Expulsion from Eden. At the gate is the six-winged cherub with the fiery sword. (See description page)

MORE IMAGES

  • 325-375: Adam and Eve's expulsion from Paradise is one of the small panels in the Bagawat Exodus Dome Painting.
  • Second quarter of the 4th century: the sheaf appears even while Eve contemplates eating the apple in this detail from a sarcophagus in France and while she is just about to eat it in this one from Sicily.
  • 340: Adam and Eve are expelled from Eden in very skimpy leather garments in this panel in the "Sarcophagus of Lot."
  • 10th-11th century: Adam and Eve harvest wheat in one of these two ivory panels. But in the other they have taken up ironworking, a less common theme.
  • 12th century: The Fall of Man mosaics in the Palatine Chapel, Palermo.
  • 13th century: Statues of Adam and Eve flank the entrance to Trogir Cathedral in Croatia.
  • 1250-60: Manuscript illuminations on two facing pages in the Wenceslaus Psalter present the Genesis story from the Creation through the murder of Abel.
  • Second half of the 13th century: In this manuscript illumination the angel wields his fiery sword as Adam and Eve leave Paradise holding the hoe and distaff emblematic of their punishment.
  • 15th century: This relief is a rare example of a medieval image in which the Creator is pictured as an old man with a beard.
  • 1440-50: A miniature in a manuscript of Augustine's City of God pictures the serpent with a female face.
  • 1689: The story of the Creation and Fall of Man is pictorialized in a subtly choreographed single painting by Cristóbal de Villalpando.
  • 1706: A Mexican allegorical painting of Adam and Eve as redeemed humanity.
  • Undated: Fragment of a relief with Eve, the serpent, and possibly the lamb.

NAMES

  • In the Vulgate Adam is first called by that name at Genesis 2:19. In some modern translations he is simply called "the man."
  • At Genesis 3:20 Adam gives Eve her name, which the text interprets as "mother of all the living."

MEDIEVAL LORE

  • Caxton's "Life of Adam" covers much of the medieval thinking on the interpretation of Genesis.

ALSO SEE

NOTES

1 See for example, Theophilus to Autolycus: "The God and Father, indeed, of all cannot be contained, and is not found in a place, for there is no place of his rest; but His Word, through whom He made all things, being His power and His wisdom, assuming the person of the Father and Lord of all, went to the garden in the person of God, and conversed with Adam" (II, xxii, p. 103).
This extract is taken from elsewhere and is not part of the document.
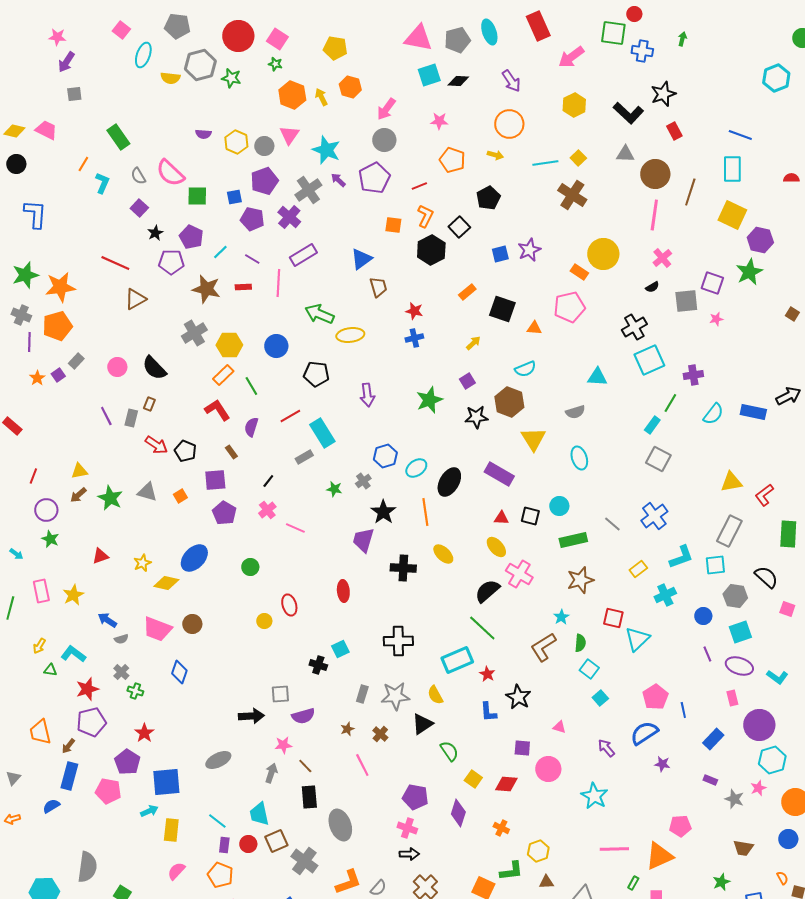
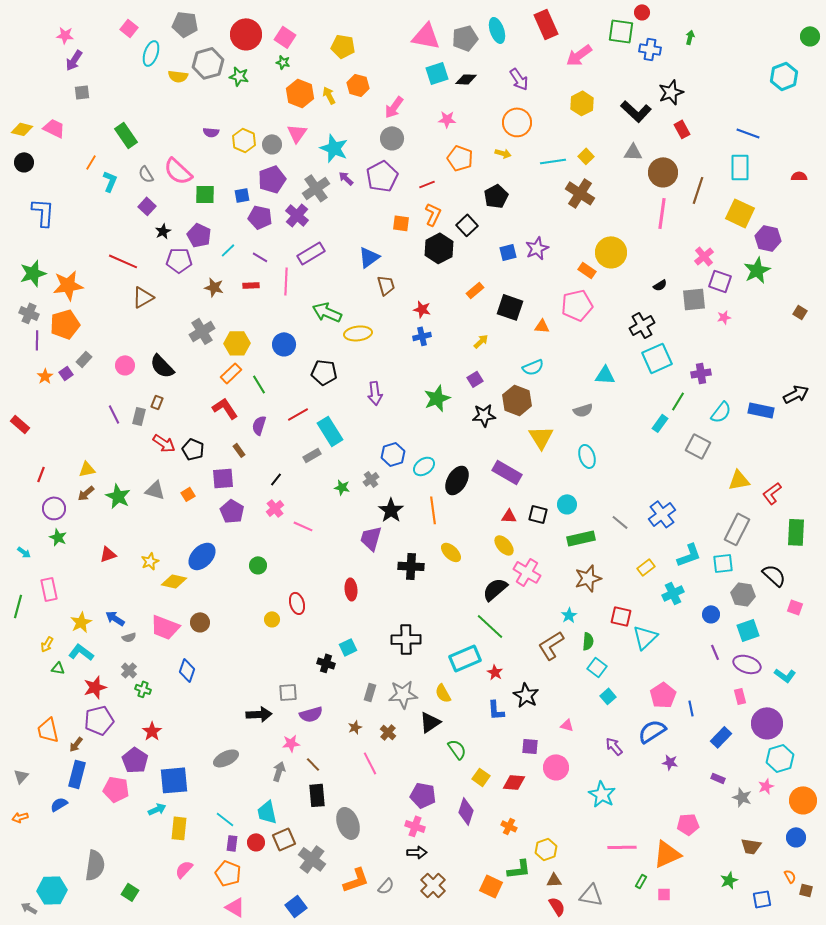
pink cross: (662, 258) -> (704, 256), moved
brown star: (206, 289) -> (214, 287), size x0.7
gray square: (658, 459) -> (698, 446), moved
yellow star: (73, 595) -> (81, 622), moved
2 Bede writes that Adam "was sent out from the paradise of bliss 'to till the earth,' that is, to labor in the body and gain for himself the merit to return to life…and be able to touch the tree of life and live forever" (In Pentateuchum Comementarii, col. 215, my translation). Nicholas of Lyra sees the punishments as the basis for woman's "domestic" life and man's life supporting his family through work (Glossa Ordinaria, I, 102-103).

3 Elegit etiam quoddam genus serpentis, ut ait Beda, virgineum vultum habens, quia similia similibus applaudunt…, "[Satan] chose a certain kind of serpent, as Bede says, that has a young girl's face, because like heeds like," Historia Scholastica, Genesis chapter 21 (Migne 198, col. 1072). But Bonnell (257) found no such statement either in Bede or in works spuriously attributed to him. Laderman (8) traces the idea to the 5th-century rabbinical Bereshit Rabbah, but that work merely puns that Eve (Havah) was the hivya ("serpent" or "seducer") of Adam. … As for feminist interpretations of this iconography one should apply Ockham's razor. The simplest explanation for Peter's saying "like favors like" is that a woman is in fact more likely to heed the advice of another woman than that of a talking snake. And the simplest explanation for a medieval artist's giving the serpent a woman's face is that a highly respected exegete has said it had one.

4 The "Draconcopede" is in Vincent of Beauvais's Speculum Naturale, XX, xxxiii (Bonnell, 258). For a survey of other commentaries, images, and plays featuring a woman's face on the serpent, see Bonnell, 258-88.